In this project we will implement NLTK Taggers for Slovene language.
For this tagger to work, you need Python 2.7 and NLTK.
Unitl this taggers are build into NLTK, you can download the taggers from folder slovene_taggers/ and use them in NLTK.
The example, which shows how to use Slovene taggers, is in file example.py
Slovenian explanation of tags is in jos1M/josMSD-canon-sl.tbl
Folders and files description
jos100k/ : Slovene corpus taken from JOS project with 100.000 tagged words.
jos1M/ : Slovene corpus taken from JOS project with million tagged words.
pos/jos1M.pos : this file is used as an input for trainer program from trainer/
slovene_taggers/ : the result of this project. Here are strored Slovene Taggers, which can be used in NLTK.

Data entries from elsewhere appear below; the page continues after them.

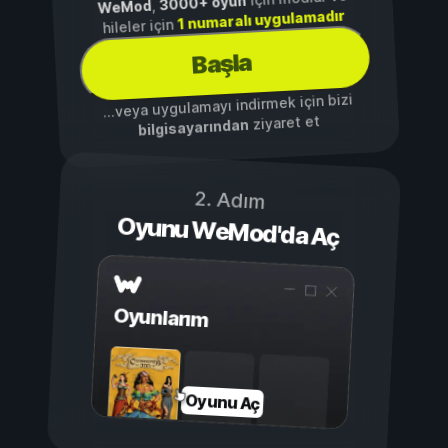
3000+ oyun
,
WeMod
1 numaralı uygulamadır
hileler için
Başla
...veya uygulamayı indirmek için bizi
ziyaret et
bilgisayarından
2. Adım
Oyunu WeMod'da Aç
Oyunlarım
Oyunu Aç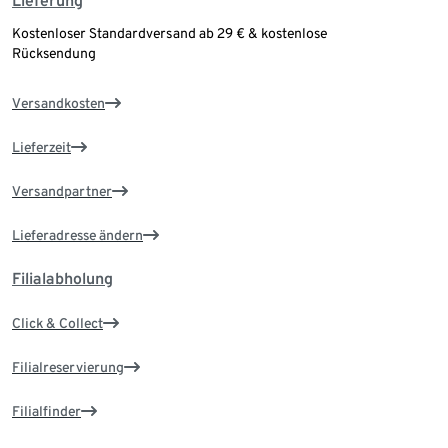
Lieferung
Kostenloser Standardversand ab 29 € & kostenlose
Rücksendung
Versandkosten
Lieferzeit
Versandpartner
Lieferadresse ändern
Filialabholung
Click & Collect
Filialreservierung
Filialfinder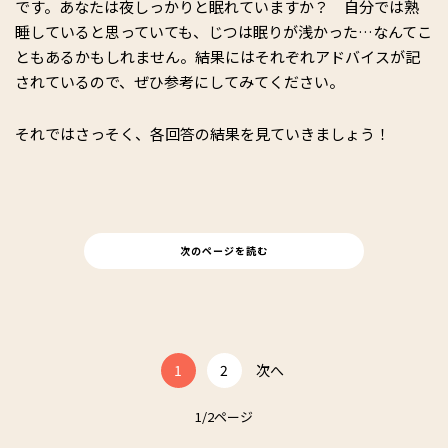
です。あなたは夜しっかりと眠れていますか？ 自分では熟
睡していると思っていても、じつは眠りが浅かった…なんてこ
ともあるかもしれません。結果にはそれぞれアドバイスが記
されているので、ぜひ参考にしてみてください。
それではさっそく、各回答の結果を見ていきましょう！
次のページを読む
1
2
次へ
1/2ページ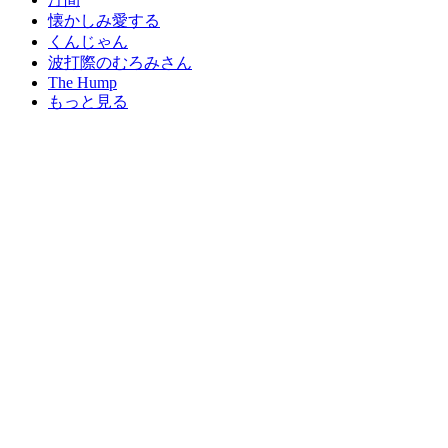
懐かしみ愛する
くんじゃん
波打際のむろみさん
The Hump
もっと見る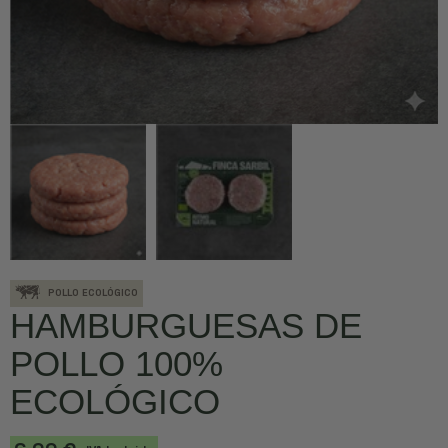
POLLO ECOLÓGICO
HAMBURGUESAS DE
POLLO 100%
ECOLÓGICO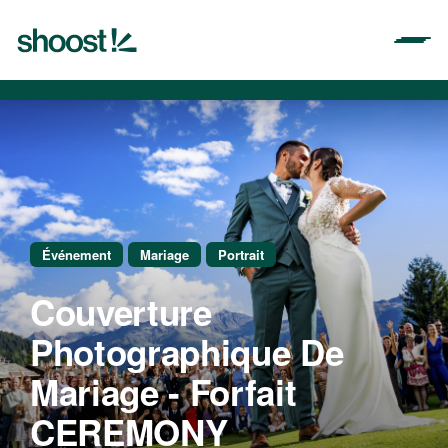
Aller
au
contenu
Événement
Mariage
Portrait
Couverture
Photographique De
Mariage - Forfait
CEREMONY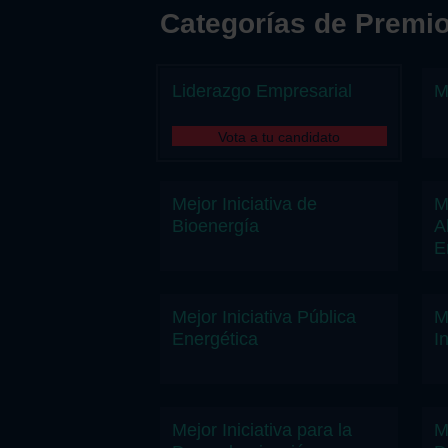
Categorías de Premi
Liderazgo Empresarial
M
Mejor Iniciativa de
M
Bioenergía
A
E
Mejor Iniciativa Pública
M
Energética
I
Mejor Iniciativa para la
M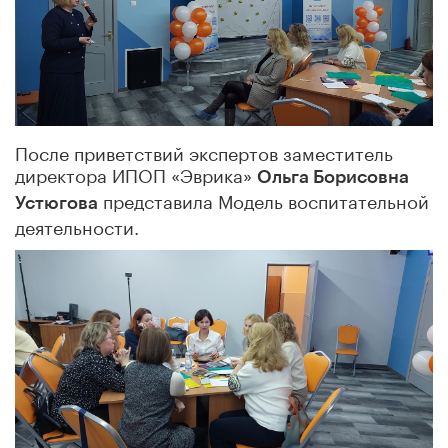
После приветствий экспертов заместитель
директора ИПОП «Эврика»
Ольга Борисовна
представила Модель воспитательной
Устюгова
деятельности.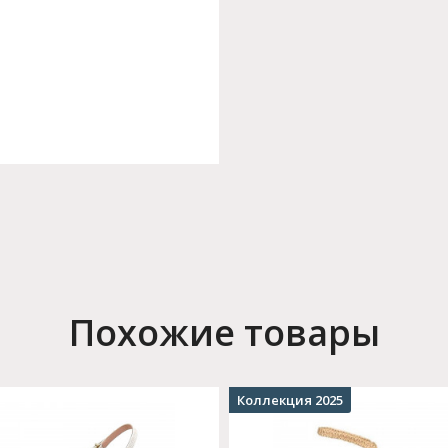
Похожие товары
Коллекция 2025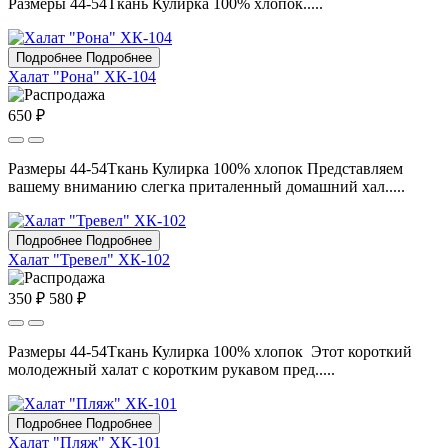
Размеры 44-54Ткань Кулирка 100% хлопок.....
Подробнее
Подробнее
Халат "Рона" ХК-104
650 ₽
Размеры 44-54Ткань Кулирка 100% хлопок Представляем
вашему вниманию слегка приталенный домашний хал.....
Подробнее
Подробнее
Халат "Тревел" ХК-102
350 ₽
580 ₽
Размеры 44-54Ткань Кулирка 100% хлопок Этот короткий
молодежный халат с коротким рукавом пред.....
Подробнее
Подробнее
Халат "Пляж" ХК-101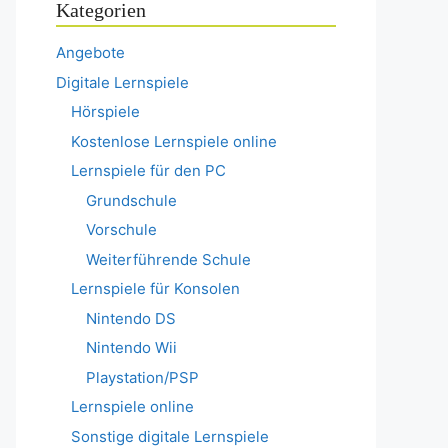
Kategorien
Angebote
Digitale Lernspiele
Hörspiele
Kostenlose Lernspiele online
Lernspiele für den PC
Grundschule
Vorschule
Weiterführende Schule
Lernspiele für Konsolen
Nintendo DS
Nintendo Wii
Playstation/PSP
Lernspiele online
Sonstige digitale Lernspiele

trainer/ : the code forked from https://github.com/japerk/nltk-trainer. This trainer is used to train the taggers.
example.py : this example shows, how to use Slovene taggers in NLTK.
generateTaggers.sh : commands for generating the taggers. The generation uses data pos/jos1M.pos and program trainer/train_tagger.py.
evaluateTaggers.sh : commands for accuracy evaluation of the taggers.
transformJOS.py : the code for transforming all .xml corpuses from jos1M/ into pos/jos1M.pos.